Professor Catriona Seth
Senior Anniversary Fellow, March - July 2023
Home institution: University of Oxford
My research deals mainly with cultural history and French literature of the eighteenth century. It ranges widely from critical editions of major texts like Laclos’ Les Liaisons dangereuses or Staël’s Corinne ou l’Italie to an intellectual biography of creole poet Evariste Parny or a monograph about early smallpox inoculation. I have also tried to make texts by Enlightenment women more widely available whether these women were celebrated in their time or unknown. I have published widely on Marie Antoinette and been involved in the conception of several exhibitions. Since 2015, I have been the Marshal Foch Professor of French literature and a Fellow of All Souls College (Oxford). Before that I taught in France as a professor at the Université de Lorraine (Nancy) and a lecturer at the Université de Rouen.

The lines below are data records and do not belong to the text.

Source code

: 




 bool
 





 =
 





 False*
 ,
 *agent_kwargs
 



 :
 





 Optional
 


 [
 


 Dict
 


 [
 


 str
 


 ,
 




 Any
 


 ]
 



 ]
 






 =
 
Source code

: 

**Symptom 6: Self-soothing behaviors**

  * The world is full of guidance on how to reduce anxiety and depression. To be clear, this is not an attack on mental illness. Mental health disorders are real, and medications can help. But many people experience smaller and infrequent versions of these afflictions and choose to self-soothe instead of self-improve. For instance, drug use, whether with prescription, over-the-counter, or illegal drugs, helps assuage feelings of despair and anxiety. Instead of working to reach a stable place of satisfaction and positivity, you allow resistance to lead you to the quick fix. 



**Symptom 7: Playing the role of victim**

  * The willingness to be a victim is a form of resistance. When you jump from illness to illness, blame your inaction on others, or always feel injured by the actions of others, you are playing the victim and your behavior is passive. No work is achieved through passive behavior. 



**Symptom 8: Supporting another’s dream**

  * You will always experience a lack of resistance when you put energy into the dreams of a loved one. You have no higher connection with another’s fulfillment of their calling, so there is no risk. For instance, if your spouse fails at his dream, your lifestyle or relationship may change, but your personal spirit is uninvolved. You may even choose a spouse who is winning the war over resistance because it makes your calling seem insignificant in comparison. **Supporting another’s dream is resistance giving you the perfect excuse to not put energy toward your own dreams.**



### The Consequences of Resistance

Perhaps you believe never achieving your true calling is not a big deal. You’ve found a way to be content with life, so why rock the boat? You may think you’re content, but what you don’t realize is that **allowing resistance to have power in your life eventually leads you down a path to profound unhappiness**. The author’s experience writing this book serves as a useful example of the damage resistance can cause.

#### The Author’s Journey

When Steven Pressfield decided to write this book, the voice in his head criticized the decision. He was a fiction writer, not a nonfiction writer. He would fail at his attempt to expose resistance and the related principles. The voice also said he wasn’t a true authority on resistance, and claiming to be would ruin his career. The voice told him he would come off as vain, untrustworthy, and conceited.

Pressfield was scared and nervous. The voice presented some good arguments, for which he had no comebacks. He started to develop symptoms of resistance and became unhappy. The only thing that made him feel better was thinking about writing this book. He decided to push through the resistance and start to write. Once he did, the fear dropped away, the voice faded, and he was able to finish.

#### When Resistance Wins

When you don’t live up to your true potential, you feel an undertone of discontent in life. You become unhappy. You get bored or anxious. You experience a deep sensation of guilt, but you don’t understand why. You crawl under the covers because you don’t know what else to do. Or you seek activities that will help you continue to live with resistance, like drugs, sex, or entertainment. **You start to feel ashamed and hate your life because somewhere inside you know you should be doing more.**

Project Title: Recovering Katherine Read: a Scottish Artist and her Networks
2023 marks the tercentenary of a now largely forgotten but once celebrated Scottish artist: Katherine Read (1723-1778). She left Scotland after her uncle was executed as one of the Jacobite martyrs (1746). She studied in Paris and Rome. In 1753 she settled in London and was appointed ‘Paintress to the Queen’. Her sitters range from Princess Carolina Matilda and countless noble British boys and girls (often with their pets), to Inuits Mikak and Tutak, and, after moving to India in 1777, the family of the Nabob of Madras. Things did not work out as she hoped. She left for Europe but never got home, dying onboard ship.
What we know of Read is tantalising but fragmentary. A fiercely independent spirit, a discreet but active supporter of the Jacobites, she managed to have the Hanoverian queen as patron and members of the English establishment as clients. She made her fortune through her art, supporting her wider family. Surviving letters show she was articulate, resourceful and conscious of the limits being a woman placed on a professional artist. Her path to success was unconventional. Pastel, though fragile, was her preferred medium. Her (unsigned) portraits would have been considered less prestigious than those of powerful men.

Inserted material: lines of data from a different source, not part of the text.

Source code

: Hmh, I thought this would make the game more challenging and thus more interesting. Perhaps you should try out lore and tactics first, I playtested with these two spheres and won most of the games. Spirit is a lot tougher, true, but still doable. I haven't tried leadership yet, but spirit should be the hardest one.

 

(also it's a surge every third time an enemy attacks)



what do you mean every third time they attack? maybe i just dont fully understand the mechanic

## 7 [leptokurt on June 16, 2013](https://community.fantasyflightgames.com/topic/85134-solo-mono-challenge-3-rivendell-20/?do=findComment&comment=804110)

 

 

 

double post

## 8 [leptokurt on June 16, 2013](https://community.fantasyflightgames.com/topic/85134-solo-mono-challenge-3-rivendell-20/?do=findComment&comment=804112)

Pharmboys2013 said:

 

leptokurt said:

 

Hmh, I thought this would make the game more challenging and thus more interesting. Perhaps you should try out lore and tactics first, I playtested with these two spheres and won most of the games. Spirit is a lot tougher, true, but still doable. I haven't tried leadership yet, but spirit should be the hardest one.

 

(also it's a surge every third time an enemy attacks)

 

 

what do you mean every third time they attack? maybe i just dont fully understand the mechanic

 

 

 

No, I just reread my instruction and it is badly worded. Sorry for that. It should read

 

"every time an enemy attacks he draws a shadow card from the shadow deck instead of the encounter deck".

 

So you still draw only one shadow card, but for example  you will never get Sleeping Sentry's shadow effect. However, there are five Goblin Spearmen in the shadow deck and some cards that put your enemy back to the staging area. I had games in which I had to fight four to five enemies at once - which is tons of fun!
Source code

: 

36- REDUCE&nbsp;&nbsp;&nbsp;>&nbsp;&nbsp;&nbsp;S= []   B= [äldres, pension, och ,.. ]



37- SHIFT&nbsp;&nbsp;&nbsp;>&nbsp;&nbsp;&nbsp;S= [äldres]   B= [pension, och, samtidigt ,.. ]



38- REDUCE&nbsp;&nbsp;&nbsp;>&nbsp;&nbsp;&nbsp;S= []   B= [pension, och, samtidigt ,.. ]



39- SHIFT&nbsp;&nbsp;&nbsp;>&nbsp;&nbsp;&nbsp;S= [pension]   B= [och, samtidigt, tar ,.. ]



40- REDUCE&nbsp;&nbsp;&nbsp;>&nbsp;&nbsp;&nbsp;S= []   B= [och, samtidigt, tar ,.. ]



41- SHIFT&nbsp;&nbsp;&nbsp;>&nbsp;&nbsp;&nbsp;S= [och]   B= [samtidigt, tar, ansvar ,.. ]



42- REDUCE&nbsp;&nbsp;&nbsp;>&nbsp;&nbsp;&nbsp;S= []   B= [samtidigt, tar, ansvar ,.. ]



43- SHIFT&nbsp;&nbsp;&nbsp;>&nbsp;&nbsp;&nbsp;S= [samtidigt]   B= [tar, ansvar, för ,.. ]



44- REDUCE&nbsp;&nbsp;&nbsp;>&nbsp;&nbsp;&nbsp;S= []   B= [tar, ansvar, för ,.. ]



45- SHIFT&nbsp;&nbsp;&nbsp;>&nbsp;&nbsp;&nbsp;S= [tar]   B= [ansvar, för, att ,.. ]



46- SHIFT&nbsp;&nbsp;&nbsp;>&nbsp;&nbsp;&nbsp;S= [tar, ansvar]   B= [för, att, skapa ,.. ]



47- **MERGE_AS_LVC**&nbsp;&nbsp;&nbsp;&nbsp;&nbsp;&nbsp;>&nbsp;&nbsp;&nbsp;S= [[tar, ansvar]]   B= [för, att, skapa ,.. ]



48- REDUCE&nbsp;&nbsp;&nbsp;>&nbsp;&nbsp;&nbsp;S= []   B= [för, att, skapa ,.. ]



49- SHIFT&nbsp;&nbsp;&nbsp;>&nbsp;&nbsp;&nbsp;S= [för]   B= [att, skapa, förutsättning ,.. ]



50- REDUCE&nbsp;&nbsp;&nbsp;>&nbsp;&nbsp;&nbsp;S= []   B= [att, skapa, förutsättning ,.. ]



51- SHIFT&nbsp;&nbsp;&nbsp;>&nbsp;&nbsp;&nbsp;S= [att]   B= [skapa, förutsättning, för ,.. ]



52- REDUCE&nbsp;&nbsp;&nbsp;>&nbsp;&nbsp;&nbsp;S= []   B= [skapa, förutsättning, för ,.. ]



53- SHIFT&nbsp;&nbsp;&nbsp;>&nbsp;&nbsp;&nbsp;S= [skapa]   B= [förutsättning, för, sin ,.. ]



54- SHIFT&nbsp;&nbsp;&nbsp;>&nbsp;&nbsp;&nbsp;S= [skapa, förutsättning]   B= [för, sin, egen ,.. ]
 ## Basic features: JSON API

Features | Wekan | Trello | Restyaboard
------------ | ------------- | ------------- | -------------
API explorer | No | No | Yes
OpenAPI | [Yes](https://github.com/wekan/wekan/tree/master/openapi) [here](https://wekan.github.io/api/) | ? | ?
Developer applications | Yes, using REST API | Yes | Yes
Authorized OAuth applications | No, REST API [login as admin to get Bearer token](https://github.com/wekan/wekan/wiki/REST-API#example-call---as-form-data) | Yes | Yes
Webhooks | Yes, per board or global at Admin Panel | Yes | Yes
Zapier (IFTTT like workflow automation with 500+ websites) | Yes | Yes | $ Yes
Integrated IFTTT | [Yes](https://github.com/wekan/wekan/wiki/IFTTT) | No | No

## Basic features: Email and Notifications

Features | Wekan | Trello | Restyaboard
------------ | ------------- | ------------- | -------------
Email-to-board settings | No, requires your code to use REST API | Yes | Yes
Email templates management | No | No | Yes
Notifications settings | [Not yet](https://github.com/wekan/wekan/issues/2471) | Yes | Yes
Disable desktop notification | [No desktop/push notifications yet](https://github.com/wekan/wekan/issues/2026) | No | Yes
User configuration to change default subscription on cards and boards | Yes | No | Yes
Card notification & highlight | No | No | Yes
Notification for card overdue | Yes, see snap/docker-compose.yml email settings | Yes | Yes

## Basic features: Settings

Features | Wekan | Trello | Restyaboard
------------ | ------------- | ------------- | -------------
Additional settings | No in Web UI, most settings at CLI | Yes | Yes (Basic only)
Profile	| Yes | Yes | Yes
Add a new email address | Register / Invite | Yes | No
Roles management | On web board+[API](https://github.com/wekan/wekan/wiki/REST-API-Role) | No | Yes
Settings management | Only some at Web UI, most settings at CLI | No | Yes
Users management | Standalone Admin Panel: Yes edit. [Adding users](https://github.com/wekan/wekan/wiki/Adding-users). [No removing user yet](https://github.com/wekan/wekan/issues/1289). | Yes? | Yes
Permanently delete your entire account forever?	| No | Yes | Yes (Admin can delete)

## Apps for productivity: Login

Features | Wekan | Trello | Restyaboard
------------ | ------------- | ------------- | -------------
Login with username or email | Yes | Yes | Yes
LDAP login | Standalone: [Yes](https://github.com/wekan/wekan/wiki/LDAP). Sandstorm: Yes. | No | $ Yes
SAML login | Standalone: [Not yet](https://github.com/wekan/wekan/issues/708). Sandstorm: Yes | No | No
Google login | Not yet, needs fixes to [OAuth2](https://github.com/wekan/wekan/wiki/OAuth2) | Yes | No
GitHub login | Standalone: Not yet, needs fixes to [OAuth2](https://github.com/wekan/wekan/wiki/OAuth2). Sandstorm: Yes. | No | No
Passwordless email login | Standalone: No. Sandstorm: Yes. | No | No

I am researching Katherine Read’s background, networks and works. By looking into her origins, I hope to find out more about her training and family relationships. These will shed light on her departure for the Continent and connections with the Jacobite diaspora as well as her subsequent trip to India. Her Scottish identity was paramount in Read’s development (many surviving works depict fellow Scots). I will test the hypothesis that her success as an artist owed much to Jacobite networks.
Studying the challenges Read faced but also her successes and extant pictures should fill gaps in current historiography. She is atypical as a woman artist who was not born into an artistic family, who did not become famous as the protégée of a male patron, who travelled extensively on her own and whose income meant she could support her extended relations handsomely. Looking at these aspects will allow me to consider why she is no longer famous and what we might do to address imbalances in the artistic canon.